# DIRECTIONS
Leave out the pictures and give back all the entries exactly as written.

# DATASET RECORDS
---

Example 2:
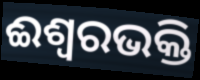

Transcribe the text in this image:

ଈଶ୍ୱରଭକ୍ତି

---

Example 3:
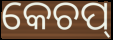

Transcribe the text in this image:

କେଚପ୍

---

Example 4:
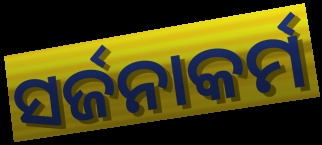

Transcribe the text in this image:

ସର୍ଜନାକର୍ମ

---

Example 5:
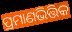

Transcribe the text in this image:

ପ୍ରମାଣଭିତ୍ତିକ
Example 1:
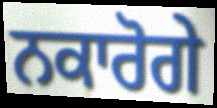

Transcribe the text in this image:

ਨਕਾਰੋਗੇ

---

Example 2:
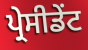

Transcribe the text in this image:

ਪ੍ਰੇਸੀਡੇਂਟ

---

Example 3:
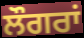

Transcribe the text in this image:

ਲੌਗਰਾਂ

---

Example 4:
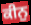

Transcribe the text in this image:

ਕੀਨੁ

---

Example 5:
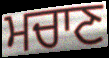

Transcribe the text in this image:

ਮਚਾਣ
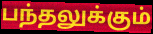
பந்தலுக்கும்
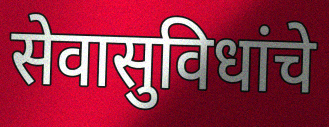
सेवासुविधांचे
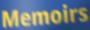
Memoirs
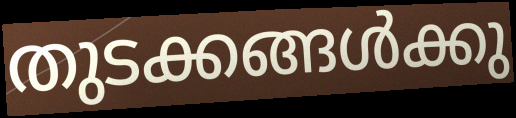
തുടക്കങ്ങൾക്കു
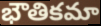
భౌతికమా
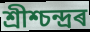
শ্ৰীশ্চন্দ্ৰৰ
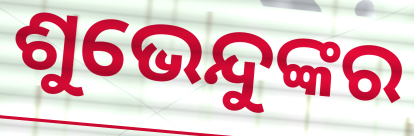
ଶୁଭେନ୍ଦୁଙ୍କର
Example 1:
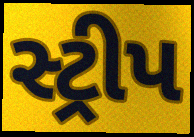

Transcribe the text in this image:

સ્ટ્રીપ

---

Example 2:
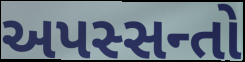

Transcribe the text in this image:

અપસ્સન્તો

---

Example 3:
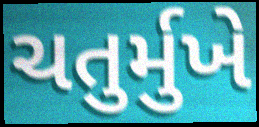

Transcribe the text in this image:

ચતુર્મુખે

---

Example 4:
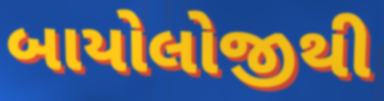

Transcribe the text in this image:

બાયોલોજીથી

# RESULT FOR THIS EXERCISE
---

Example 2:

Transcribe the text in this image:

ଈଶ୍ୱରଭକ୍ତି

---

Example 3:

Transcribe the text in this image:

କେଚପ୍

---

Example 4:

Transcribe the text in this image:

ସର୍ଜନାକର୍ମ

---

Example 5:

Transcribe the text in this image:

ପ୍ରମାଣଭିତ୍ତିକ
Example 1:

Transcribe the text in this image:

ਨਕਾਰੋਗੇ

---

Example 2:

Transcribe the text in this image:

ਪ੍ਰੇਸੀਡੇਂਟ

---

Example 3:

Transcribe the text in this image:

ਲੌਗਰਾਂ

---

Example 4:

Transcribe the text in this image:

ਕੀਨੁ

---

Example 5:

Transcribe the text in this image:

ਮਚਾਣ
பந்தலுக்கும்
सेवासुविधांचे
Memoirs
തുടക്കങ്ങൾക്കു
భౌతికమా
শ্ৰীশ্চন্দ্ৰৰ
ଶୁଭେନ୍ଦୁଙ୍କର
Example 1:

Transcribe the text in this image:

સ્ટ્રીપ

---

Example 2:

Transcribe the text in this image:

અપસ્સન્તો

---

Example 3:

Transcribe the text in this image:

ચતુર્મુખે

---

Example 4:

Transcribe the text in this image:

બાયોલોજીથી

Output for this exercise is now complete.